The 12-year-old was given Tylenol and two liters of IV fluids, and about 2 1/2 hours after arriving at the hospital, he had a temperature of 102 degrees and an elevated heart rate, the report states. This was the last time his vital signs were recorded before he was discharged, according to the report.
The state document says emergency room staff failed to note if Rory could keep down fluids and did not address the pain in his leg, even though Rory rated it as a six on a scale of one to 10.
And abnormal results from a blood count test ordered as “stat” at around 8 p.m. were not reported until after 11 p.m., about 30 minutes after Rory had been released.
“There is no documentation that the treating physician was aware of this abnormal result,” the report states. “The high band results should have raised the physician’s concern for bacterial infection and the need for blood cultures and antibiotic coverage.”
The document goes on to say that there was no documentation indicating that hospital staff told Rory’s family that test results were still pending when he was sent home.

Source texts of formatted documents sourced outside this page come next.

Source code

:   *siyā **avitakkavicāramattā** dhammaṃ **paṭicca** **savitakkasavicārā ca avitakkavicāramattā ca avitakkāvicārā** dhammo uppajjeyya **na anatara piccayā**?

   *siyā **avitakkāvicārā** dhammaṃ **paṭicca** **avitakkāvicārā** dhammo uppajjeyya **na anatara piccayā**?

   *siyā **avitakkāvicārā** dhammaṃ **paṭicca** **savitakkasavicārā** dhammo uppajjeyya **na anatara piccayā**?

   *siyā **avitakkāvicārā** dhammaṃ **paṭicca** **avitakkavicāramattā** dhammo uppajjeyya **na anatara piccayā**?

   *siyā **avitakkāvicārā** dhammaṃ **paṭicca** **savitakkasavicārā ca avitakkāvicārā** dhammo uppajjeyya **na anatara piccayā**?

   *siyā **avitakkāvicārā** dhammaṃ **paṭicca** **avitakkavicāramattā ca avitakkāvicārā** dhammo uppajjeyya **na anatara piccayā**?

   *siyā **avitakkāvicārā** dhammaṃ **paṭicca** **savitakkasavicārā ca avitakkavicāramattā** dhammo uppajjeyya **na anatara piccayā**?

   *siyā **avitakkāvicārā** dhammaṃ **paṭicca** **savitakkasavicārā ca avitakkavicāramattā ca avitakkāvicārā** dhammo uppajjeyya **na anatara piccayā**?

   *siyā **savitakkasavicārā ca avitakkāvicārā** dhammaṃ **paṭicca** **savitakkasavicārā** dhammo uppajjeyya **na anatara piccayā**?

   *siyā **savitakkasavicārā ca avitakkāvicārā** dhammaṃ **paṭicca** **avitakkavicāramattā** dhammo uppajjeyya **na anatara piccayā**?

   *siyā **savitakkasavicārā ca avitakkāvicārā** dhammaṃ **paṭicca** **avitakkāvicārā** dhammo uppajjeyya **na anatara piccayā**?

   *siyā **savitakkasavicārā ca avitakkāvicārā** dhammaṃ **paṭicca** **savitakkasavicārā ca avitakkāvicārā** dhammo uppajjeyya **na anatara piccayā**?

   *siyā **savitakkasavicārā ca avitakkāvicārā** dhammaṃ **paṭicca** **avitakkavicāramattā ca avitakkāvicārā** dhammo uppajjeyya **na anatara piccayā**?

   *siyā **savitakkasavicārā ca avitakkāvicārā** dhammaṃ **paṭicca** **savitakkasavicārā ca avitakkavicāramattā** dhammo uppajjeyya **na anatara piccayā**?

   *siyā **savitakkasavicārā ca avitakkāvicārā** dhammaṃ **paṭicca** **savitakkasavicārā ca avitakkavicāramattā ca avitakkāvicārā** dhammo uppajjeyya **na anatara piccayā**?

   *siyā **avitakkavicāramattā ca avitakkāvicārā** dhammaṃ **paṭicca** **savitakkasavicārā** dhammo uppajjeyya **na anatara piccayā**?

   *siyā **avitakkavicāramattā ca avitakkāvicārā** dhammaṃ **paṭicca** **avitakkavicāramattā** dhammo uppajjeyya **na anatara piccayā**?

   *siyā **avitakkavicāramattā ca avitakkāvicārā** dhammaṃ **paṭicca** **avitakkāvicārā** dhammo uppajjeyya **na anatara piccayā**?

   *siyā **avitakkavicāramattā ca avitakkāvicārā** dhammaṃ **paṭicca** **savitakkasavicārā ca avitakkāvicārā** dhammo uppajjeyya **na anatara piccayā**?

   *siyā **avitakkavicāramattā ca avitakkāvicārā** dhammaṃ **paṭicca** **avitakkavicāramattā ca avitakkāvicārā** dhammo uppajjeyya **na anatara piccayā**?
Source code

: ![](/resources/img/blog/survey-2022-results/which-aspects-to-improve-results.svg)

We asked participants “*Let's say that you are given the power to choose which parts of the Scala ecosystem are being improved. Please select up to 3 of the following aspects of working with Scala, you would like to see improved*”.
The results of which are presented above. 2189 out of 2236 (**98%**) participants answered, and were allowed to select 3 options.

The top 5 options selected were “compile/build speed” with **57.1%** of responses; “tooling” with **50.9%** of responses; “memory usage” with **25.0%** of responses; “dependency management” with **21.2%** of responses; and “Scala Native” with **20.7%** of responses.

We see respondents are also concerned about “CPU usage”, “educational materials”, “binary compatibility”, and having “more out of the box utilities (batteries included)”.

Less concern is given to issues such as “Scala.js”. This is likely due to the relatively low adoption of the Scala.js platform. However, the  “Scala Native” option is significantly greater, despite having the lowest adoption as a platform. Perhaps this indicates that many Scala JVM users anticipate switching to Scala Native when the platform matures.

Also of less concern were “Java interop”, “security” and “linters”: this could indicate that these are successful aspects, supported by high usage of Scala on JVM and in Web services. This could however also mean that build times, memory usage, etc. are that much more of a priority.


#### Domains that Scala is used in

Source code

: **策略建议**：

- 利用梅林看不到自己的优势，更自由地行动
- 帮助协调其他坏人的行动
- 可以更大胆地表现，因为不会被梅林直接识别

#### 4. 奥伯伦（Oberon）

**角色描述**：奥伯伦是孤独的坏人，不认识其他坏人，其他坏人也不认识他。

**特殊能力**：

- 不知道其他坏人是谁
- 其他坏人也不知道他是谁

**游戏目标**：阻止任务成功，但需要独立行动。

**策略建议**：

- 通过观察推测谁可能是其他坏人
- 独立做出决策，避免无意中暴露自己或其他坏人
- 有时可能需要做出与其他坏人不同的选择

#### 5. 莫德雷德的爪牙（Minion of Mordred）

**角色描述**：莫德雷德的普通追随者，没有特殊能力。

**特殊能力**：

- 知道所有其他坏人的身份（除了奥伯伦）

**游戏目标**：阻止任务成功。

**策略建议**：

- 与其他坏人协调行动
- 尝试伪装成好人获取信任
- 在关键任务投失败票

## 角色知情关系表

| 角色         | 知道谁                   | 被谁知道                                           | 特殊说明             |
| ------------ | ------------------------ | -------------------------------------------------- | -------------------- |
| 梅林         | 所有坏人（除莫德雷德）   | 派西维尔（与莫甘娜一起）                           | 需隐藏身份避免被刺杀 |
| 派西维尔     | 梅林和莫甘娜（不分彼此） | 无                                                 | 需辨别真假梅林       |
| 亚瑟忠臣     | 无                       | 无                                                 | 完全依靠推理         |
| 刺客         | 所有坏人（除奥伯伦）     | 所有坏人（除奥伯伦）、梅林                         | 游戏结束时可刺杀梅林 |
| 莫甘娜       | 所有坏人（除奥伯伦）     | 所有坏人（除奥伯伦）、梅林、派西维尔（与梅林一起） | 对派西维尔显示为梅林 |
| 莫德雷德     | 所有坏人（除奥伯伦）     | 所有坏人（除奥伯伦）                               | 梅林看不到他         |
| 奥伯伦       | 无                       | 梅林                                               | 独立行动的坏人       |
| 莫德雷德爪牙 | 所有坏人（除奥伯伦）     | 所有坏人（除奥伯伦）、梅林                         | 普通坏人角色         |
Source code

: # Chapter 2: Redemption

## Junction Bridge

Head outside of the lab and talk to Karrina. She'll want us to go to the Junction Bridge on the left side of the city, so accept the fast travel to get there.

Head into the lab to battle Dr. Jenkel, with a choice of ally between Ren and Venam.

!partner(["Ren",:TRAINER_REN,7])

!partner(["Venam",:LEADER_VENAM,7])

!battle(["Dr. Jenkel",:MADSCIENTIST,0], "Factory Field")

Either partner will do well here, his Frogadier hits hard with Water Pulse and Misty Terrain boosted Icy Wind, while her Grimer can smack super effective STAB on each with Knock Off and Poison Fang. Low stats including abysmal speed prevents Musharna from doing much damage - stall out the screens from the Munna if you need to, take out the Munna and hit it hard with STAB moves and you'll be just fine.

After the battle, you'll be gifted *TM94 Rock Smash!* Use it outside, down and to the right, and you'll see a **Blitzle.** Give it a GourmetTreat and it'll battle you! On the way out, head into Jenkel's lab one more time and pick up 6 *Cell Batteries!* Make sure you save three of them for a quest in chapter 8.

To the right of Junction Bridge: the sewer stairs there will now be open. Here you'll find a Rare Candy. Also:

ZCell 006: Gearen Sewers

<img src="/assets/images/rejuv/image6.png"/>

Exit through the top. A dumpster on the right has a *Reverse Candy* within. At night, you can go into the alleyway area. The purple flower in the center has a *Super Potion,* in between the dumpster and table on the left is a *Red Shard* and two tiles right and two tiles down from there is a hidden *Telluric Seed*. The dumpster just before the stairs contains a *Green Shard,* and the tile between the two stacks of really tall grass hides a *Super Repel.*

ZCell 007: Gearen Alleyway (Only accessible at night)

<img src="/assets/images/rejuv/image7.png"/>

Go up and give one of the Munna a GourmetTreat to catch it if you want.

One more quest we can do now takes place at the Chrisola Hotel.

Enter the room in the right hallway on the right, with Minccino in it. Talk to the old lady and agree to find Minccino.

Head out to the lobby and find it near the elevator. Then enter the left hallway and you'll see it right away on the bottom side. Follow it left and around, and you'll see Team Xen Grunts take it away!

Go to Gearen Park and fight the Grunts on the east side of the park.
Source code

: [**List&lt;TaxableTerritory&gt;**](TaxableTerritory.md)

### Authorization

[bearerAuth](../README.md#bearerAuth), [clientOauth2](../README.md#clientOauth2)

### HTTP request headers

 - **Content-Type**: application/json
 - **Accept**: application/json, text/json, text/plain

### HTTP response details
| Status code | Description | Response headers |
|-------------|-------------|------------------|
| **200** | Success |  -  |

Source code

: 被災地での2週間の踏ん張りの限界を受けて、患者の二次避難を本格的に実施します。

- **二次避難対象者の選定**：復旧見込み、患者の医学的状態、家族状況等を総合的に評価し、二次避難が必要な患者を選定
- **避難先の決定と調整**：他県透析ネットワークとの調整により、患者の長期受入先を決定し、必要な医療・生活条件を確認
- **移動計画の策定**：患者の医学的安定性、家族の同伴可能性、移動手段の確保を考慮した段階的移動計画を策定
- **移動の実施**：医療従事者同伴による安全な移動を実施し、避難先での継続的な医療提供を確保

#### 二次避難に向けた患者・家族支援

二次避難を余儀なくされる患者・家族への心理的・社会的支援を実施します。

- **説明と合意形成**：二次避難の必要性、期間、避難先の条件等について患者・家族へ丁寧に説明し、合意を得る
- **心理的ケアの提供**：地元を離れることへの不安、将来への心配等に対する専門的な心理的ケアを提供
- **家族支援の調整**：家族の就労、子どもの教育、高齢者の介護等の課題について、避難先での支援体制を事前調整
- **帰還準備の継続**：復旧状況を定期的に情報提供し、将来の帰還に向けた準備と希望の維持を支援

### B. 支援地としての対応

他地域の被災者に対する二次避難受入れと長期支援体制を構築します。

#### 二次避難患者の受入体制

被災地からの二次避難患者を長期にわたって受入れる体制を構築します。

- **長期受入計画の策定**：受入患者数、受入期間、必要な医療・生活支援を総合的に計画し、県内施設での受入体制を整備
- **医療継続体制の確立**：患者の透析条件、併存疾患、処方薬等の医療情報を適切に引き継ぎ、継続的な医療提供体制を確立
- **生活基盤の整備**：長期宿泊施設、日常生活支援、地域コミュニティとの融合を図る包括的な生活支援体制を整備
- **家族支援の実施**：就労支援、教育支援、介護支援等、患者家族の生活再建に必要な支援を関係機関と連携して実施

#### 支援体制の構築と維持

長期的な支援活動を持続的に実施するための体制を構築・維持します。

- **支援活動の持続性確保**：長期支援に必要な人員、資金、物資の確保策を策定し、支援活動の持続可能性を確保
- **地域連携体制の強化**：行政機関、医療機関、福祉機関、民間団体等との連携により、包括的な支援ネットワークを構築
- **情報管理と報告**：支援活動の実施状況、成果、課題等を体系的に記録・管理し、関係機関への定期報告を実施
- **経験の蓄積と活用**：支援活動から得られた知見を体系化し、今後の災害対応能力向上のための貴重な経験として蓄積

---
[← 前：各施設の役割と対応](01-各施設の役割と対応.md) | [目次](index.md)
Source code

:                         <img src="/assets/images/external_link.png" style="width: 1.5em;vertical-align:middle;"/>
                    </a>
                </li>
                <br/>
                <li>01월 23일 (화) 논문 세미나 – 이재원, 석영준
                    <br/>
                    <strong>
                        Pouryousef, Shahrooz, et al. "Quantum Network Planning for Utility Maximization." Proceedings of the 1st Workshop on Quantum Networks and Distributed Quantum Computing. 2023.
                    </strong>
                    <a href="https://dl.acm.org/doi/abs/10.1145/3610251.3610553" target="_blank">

“The facility failed to have a system in place to notify discharged patients concerning abnormal/critical laboratory results when the laboratory reports were pending or not reviewed prior to discharge,” the report states.
Rory’s condition worsened at home and he returned to the hospital, where he was put into the intensive care unit and died April 1.
It was later determined that Rory’s death was the result of sepsis, an infection that causes a reaction in the immune system leading to full-body inflammation, and developed from the cut on his arm.
Rory’s parents, Ciaran and Orlaith Staunton, were unable to comment on the report due to pending litigation, but the couple has been fighting to eradicate sepsis since Rory’s death, O’Dowd said.
The Stauntons started the Rory Staunton Foundation, aimed at reducing the number of sepsis-caused deaths through education and outreach, and championed “Rory’s Regulations,” which were announced by Gov. Andrew Cuomo last year and made New York the first state to require all hospitals to adopt practices to identify and treat the deadly infection early on.
O’Dowd said his relatives are pushing for Rory’s Regulations to be adopted nationwide, and have already received letters from families crediting awareness about sepsis with saving their children’s lives.
“That would be the greatest gift of all from Rory’s death, that no other family would go through what my family went through,” O’Dowd said.